---------- INPUT DATA ----------

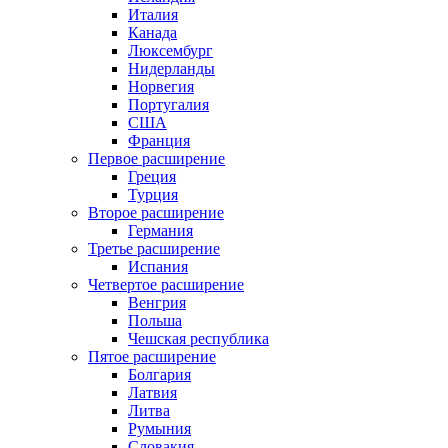
Италия
Канада
Люксембург
Нидерланды
Норвегия
Португалия
США
Франция
Первое расширение
Греция
Турция
Второе расширение
Германия
Третье расширение
Испания
Четвертое расширение
Венгрия
Польша
Чешская республика
Пятое расширение
Болгария
Латвия
Литва
Румыния
Словакия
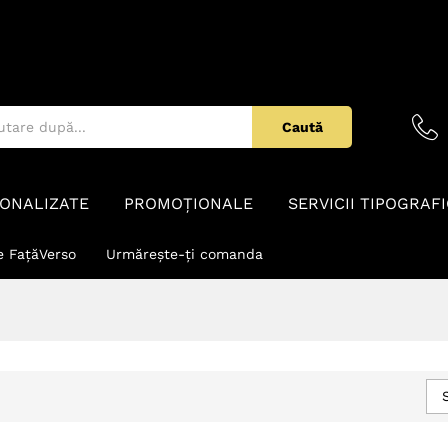
Caută
ONALIZATE
PROMOȚIONALE
SERVICII TIPOGRAF
e FațăVerso
Urmărește-ți comanda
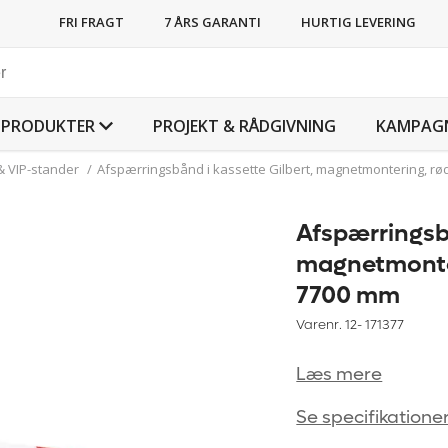
FRI FRAGT
7 ÅRS GARANTI
HURTIG LEVERING
PRODUKTER
PROJEKT & RÅDGIVNING
KAMPAG
& VIP-stander
/
Afspærringsbånd i kassette Gilbert, magnetmontering, rø
Afspærringsbå
magnetmonter
7700 mm
Varenr. 12-
171377
Læs mere
Se specifikatione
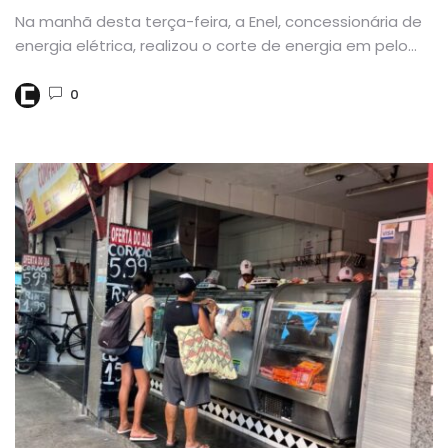
Na manhã desta terça-feira, a Enel, concessionária de
energia elétrica, realizou o corte de energia em pelo
menos três...
0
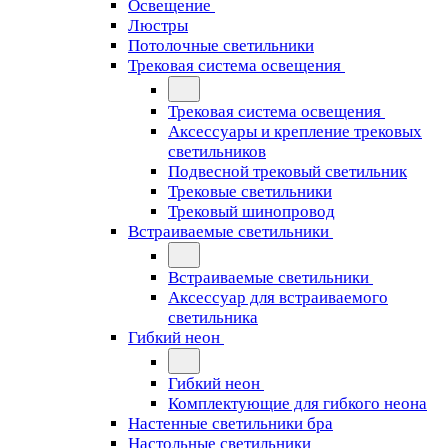
Освещение
Люстры
Потолочные светильники
Трековая система освещения
Трековая система освещения
Аксессуары и крепление трековых
светильников
Подвесной трековый светильник
Трековые светильники
Трековый шинопровод
Встраиваемые светильники
Встраиваемые светильники
Аксессуар для встраиваемого
светильника
Гибкий неон
Гибкий неон
Комплектующие для гибкого неона
Настенные светильники бра
Настольные светильники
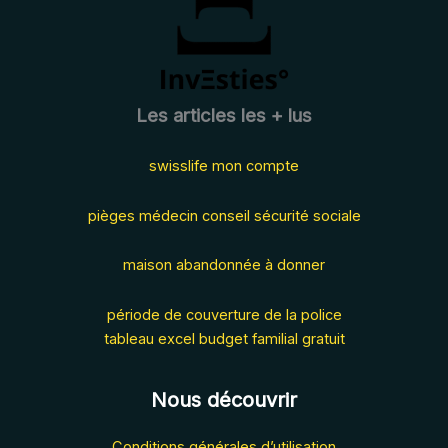
en
2025
?
Les articles les + lus
swisslife mon compte
pièges médecin conseil sécurité sociale
maison abandonnée à donner
période de couverture de la police
tableau excel budget familial gratuit
Nous découvrir
Conditions générales d’utilisation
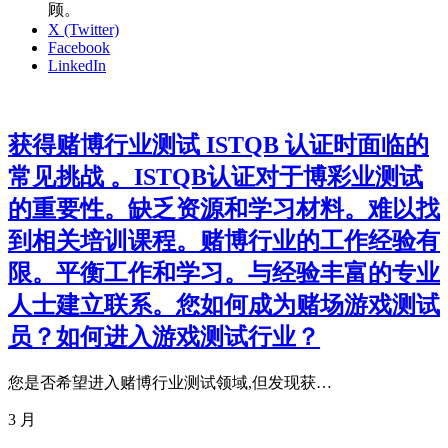
顾。
X (Twitter)
Facebook
LinkedIn
获得赌博行业测试 ISTQB 认证时面临的
常见挑战 。ISTQB认证对于博彩业测试
的重要性。缺乏资源和学习材料。难以找
到相关培训课程。赌博行业的工作经验有
限。平衡工作和学习。与经验丰富的专业
人士建立联系。您如何成为赌场游戏测试
员？如何进入游戏测试行业？
您是否希望进入赌博行业测试领域,但发现获…
3 月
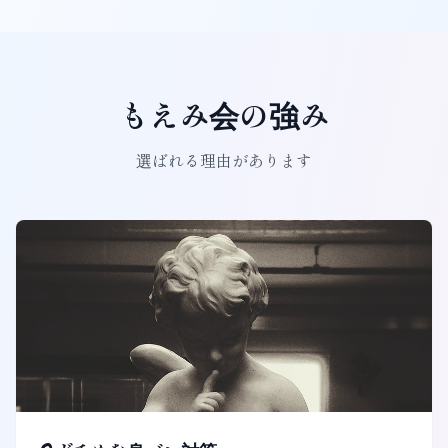
もえみ会の強み
選ばれる理由があります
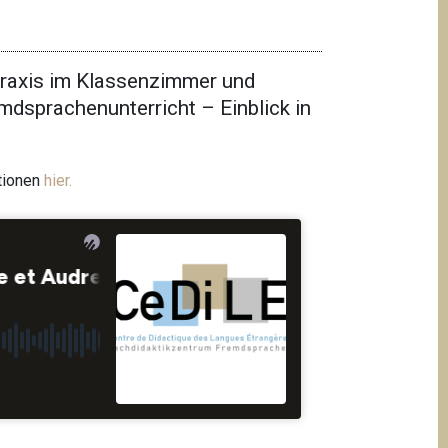
Praxis im Klassenzimmer und
dsprachenunterricht – Einblick in
tionen
hier.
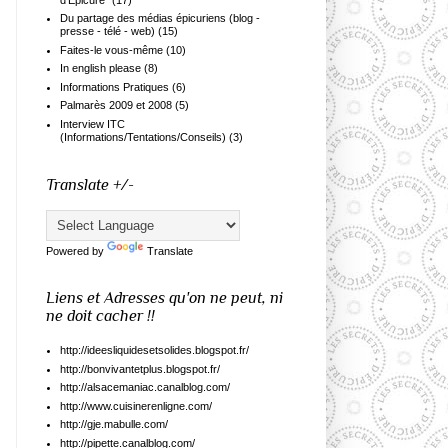
Du partage des médias épicuriens (blog -
presse - télé - web)
(15)
Faites-le vous-même
(10)
In english please
(8)
Informations Pratiques
(6)
Palmarès 2009 et 2008
(5)
Interview ITC
(Informations/Tentations/Conseils)
(3)
Translate +/-
Powered by
Translate
Liens et Adresses qu'on ne peut, ni
ne doit cacher !!
http://ideesliquidesetsolides.blogspot.fr/
http://bonvivantetplus.blogspot.fr/
http://alsacemaniac.canalblog.com/
http://www.cuisinerenligne.com/
http://gje.mabulle.com/
http://pipette.canalblog.com/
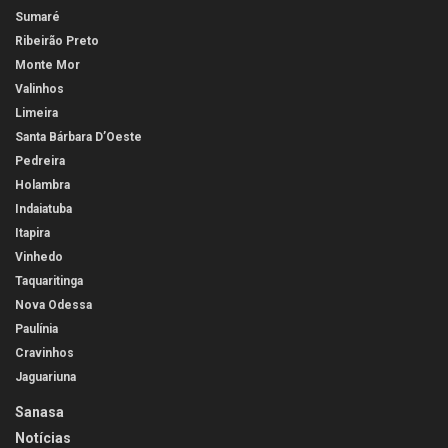
Sumaré
Ribeirão Preto
Monte Mor
Valinhos
Limeira
Santa Bárbara D’Oeste
Pedreira
Holambra
Indaiatuba
Itapira
Vinhedo
Taquaritinga
Nova Odessa
Paulínia
Cravinhos
Jaguariuna
Sanasa
Notícias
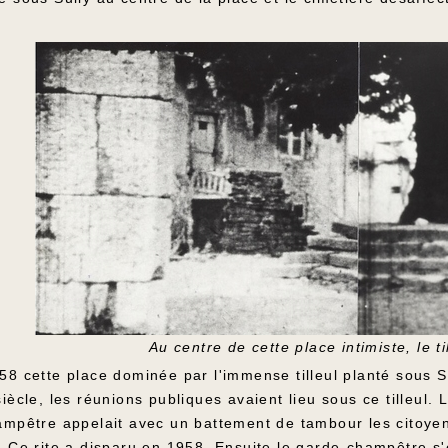
Au centre de cette place intimiste, le t
8 cette place dominée par l'immense tilleul planté sous Su
iècle, les réunions publiques avaient lieu sous ce tilleul
ampêtre appelait avec un battement de tambour les citoyen
. Ce rite a disparu en 1958. Ensuite le garde-champêtre s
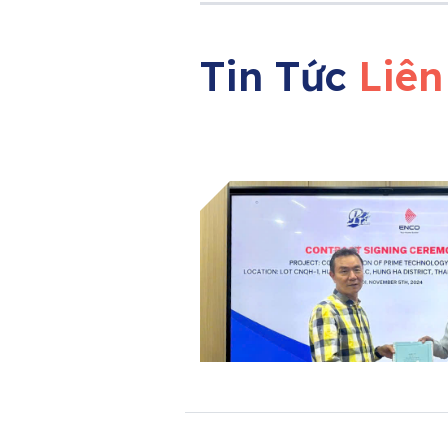
Tin Tức
Liê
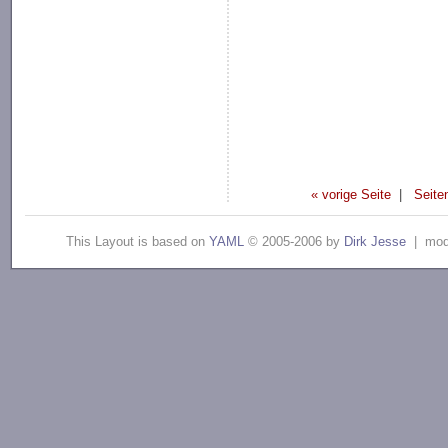
« vorige Seite
|
Seite
This Layout is based on
YAML
© 2005-2006 by
Dirk Jesse
| modi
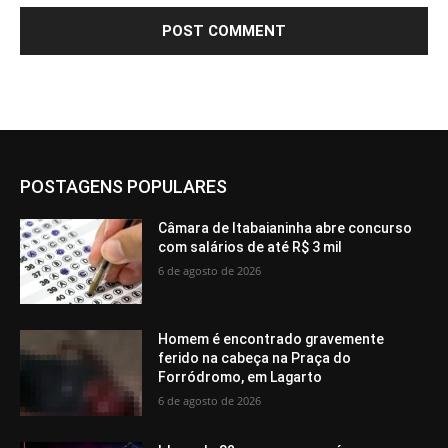
POSTAGENS POPULARES
Câmara de Itabaianinha abre concurso
com salários de até R$ 3 mil
6 de agosto de 2026
Homem é encontrado gravemente
ferido na cabeça na Praça do
Forródromo, em Lagarto
6 de agosto de 2026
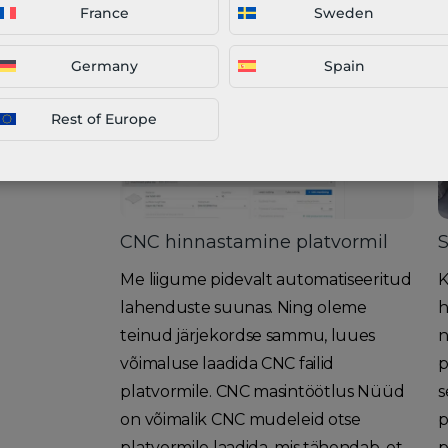
France
Sweden
Germany
Spain
Rest of Europe
CNC hinnastamine platvormil
S
Me liigume pidevalt automatiseeritud
K
lahenduste suunas. Ning oleme
h
teinud järjekordse sammu, luues
n
võimaluse laadida CNC failid
p
platvormile. CNC masintöötlus Nüüd
s
on võimalik CNC mudeleid otse
p
platvormile laadida, mis tähendab, et
p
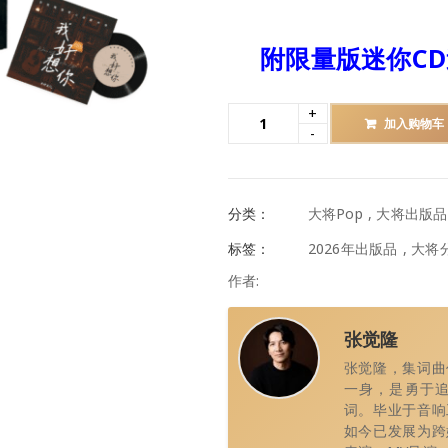
附
限量版迷你C
加入购物车
分类：
大将Pop
,
大将出版品
标签：
2026年出版品
,
大将
作者:
张觉隆
张觉隆，集词曲
一身，是勇于
词。毕业于音响
如今已发展为跨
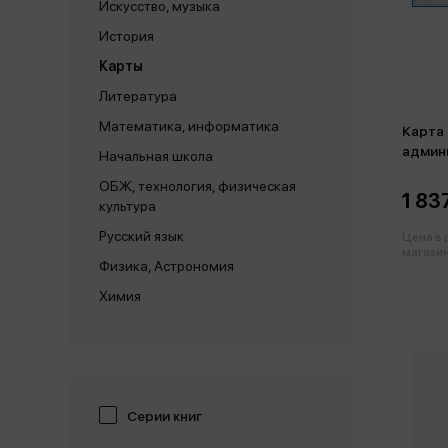
Искусство, музыка
История
Карты
Литература
Математика, информатика
Карта
админи
Начальная школа
КН04 
ОБЖ, технология, физическая
1 83
культура
Русский язык
Цена в
магазин
Физика, Астрономия
Химия
Серии книг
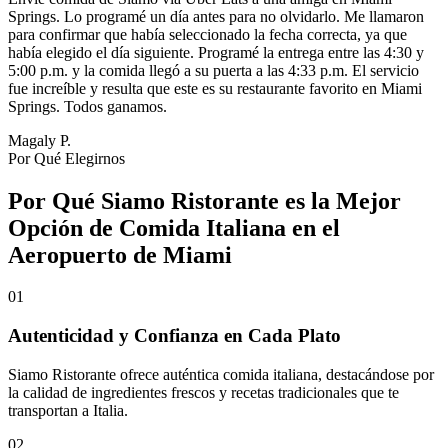
Springs. Lo programé un día antes para no olvidarlo. Me llamaron
para confirmar que había seleccionado la fecha correcta, ya que
había elegido el día siguiente. Programé la entrega entre las 4:30 y
5:00 p.m. y la comida llegó a su puerta a las 4:33 p.m. El servicio
fue increíble y resulta que este es su restaurante favorito en Miami
Springs. Todos ganamos.
Magaly P.
Por Qué Elegirnos
Por Qué Siamo Ristorante es la Mejor
Opción de Comida Italiana en el
Aeropuerto de Miami
01
Autenticidad y Confianza en Cada Plato
Siamo Ristorante ofrece auténtica comida italiana, destacándose por
la calidad de ingredientes frescos y recetas tradicionales que te
transportan a Italia.
02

----------

* EXERCISE
Please output all the records above exactly, leaving out every picture.

* SOLUTION TO THE PROBLEM
Италия
Канада
Люксембург
Нидерланды
Норвегия
Португалия
США
Франция
Первое расширение
Греция
Турция
Второе расширение
Германия
Третье расширение
Испания
Четвертое расширение
Венгрия
Польша
Чешская республика
Пятое расширение
Болгария
Латвия
Литва
Румыния
Словакия
Caută
ONALIZATE
PROMOȚIONALE
SERVICII TIPOGRAF
e FațăVerso
Urmărește-ți comanda
FRI FRAGT
7 ÅRS GARANTI
HURTIG LEVERING
PRODUKTER
PROJEKT & RÅDGIVNING
KAMPAG
& VIP-stander
/
Afspærringsbånd i kassette Gilbert, magnetmontering, rø
Afspærringsbå
magnetmonter
7700 mm
Varenr. 12-
171377
Læs mere
Se specifikatione
Na manhã desta terça-feira, a Enel, concessionária de
energia elétrica, realizou o corte de energia em pelo
menos três...
0
Освещение
Люстры
Потолочные светильники
Трековая система освещения
Трековая система освещения
Аксессуары и крепление трековых
светильников
Подвесной трековый светильник
Трековые светильники
Трековый шинопровод
Встраиваемые светильники
Встраиваемые светильники
Аксессуар для встраиваемого
светильника
Гибкий неон
Гибкий неон
Комплектующие для гибкого неона
Настенные светильники бра
Настольные светильники
en
2025
?
Les articles les + lus
swisslife mon compte
pièges médecin conseil sécurité sociale
maison abandonnée à donner
période de couverture de la police
tableau excel budget familial gratuit
Nous découvrir
Conditions générales d’utilisation
顾。
X (Twitter)
Facebook
LinkedIn
获得赌博行业测试 ISTQB 认证时面临的
常见挑战 。ISTQB认证对于博彩业测试
的重要性。缺乏资源和学习材料。难以找
到相关培训课程。赌博行业的工作经验有
限。平衡工作和学习。与经验丰富的专业
人士建立联系。您如何成为赌场游戏测试
员？如何进入游戏测试行业？
您是否希望进入赌博行业测试领域,但发现获…
3 月
もえみ会の強み
選ばれる理由があります
Praxis im Klassenzimmer und
dsprachenunterricht – Einblick in
tionen
hier.
Du partage des médias épicuriens (blog -
presse - télé - web)
(15)
Faites-le vous-même
(10)
In english please
(8)
Informations Pratiques
(6)
Palmarès 2009 et 2008
(5)
Interview ITC
(Informations/Tentations/Conseils)
(3)
Translate +/-
Powered by
Translate
Liens et Adresses qu'on ne peut, ni
ne doit cacher !!
http://ideesliquidesetsolides.blogspot.fr/
http://bonvivantetplus.blogspot.fr/
http://alsacemaniac.canalblog.com/
http://www.cuisinerenligne.com/
http://gje.mabulle.com/
http://pipette.canalblog.com/
Sumaré
Ribeirão Preto
Monte Mor
Valinhos
Limeira
Santa Bárbara D’Oeste
Pedreira
Holambra
Indaiatuba
Itapira
Vinhedo
Taquaritinga
Nova Odessa
Paulínia
Cravinhos
Jaguariuna
Sanasa
Notícias
Au centre de cette place intimiste, le t
8 cette place dominée par l'immense tilleul planté sous Su
iècle, les réunions publiques avaient lieu sous ce tilleul
ampêtre appelait avec un battement de tambour les citoyen
. Ce rite a disparu en 1958. Ensuite le garde-champêtre s
Tin Tức
Liê
« vorige Seite
|
Seite
This Layout is based on
YAML
© 2005-2006 by
Dirk Jesse
| modi
POSTAGENS POPULARES
Câmara de Itabaianinha abre concurso
com salários de até R$ 3 mil
6 de agosto de 2026
Homem é encontrado gravemente
ferido na cabeça na Praça do
Forródromo, em Lagarto
6 de agosto de 2026
France
Sweden
Germany
Spain
Rest of Europe
CNC hinnastamine platvormil
S
Me liigume pidevalt automatiseeritud
K
lahenduste suunas. Ning oleme
h
teinud järjekordse sammu, luues
n
võimaluse laadida CNC failid
p
platvormile. CNC masintöötlus Nüüd
s
on võimalik CNC mudeleid otse
p
platvormile laadida, mis tähendab, et
p
附
限量版迷你C
加入购物车
分类：
大将Pop
,
大将出版品
标签：
2026年出版品
,
大将
作者:
张觉隆
张觉隆，集词曲
一身，是勇于
词。毕业于音响
如今已发展为跨
Искусство, музыка
История
Карты
Литература
Математика, информатика
Карта
админи
Начальная школа
КН04 
ОБЖ, технология, физическая
1 83
культура
Русский язык
Цена в
магазин
Физика, Астрономия
Химия
Серии книг
Springs. Lo programé un día antes para no olvidarlo. Me llamaron
para confirmar que había seleccionado la fecha correcta, ya que
había elegido el día siguiente. Programé la entrega entre las 4:30 y
5:00 p.m. y la comida llegó a su puerta a las 4:33 p.m. El servicio
fue increíble y resulta que este es su restaurante favorito en Miami
Springs. Todos ganamos.
Magaly P.
Por Qué Elegirnos
Por Qué Siamo Ristorante es la Mejor
Opción de Comida Italiana en el
Aeropuerto de Miami
01
Autenticidad y Confianza en Cada Plato
Siamo Ristorante ofrece auténtica comida italiana, destacándose por
la calidad de ingredientes frescos y recetas tradicionales que te
transportan a Italia.
02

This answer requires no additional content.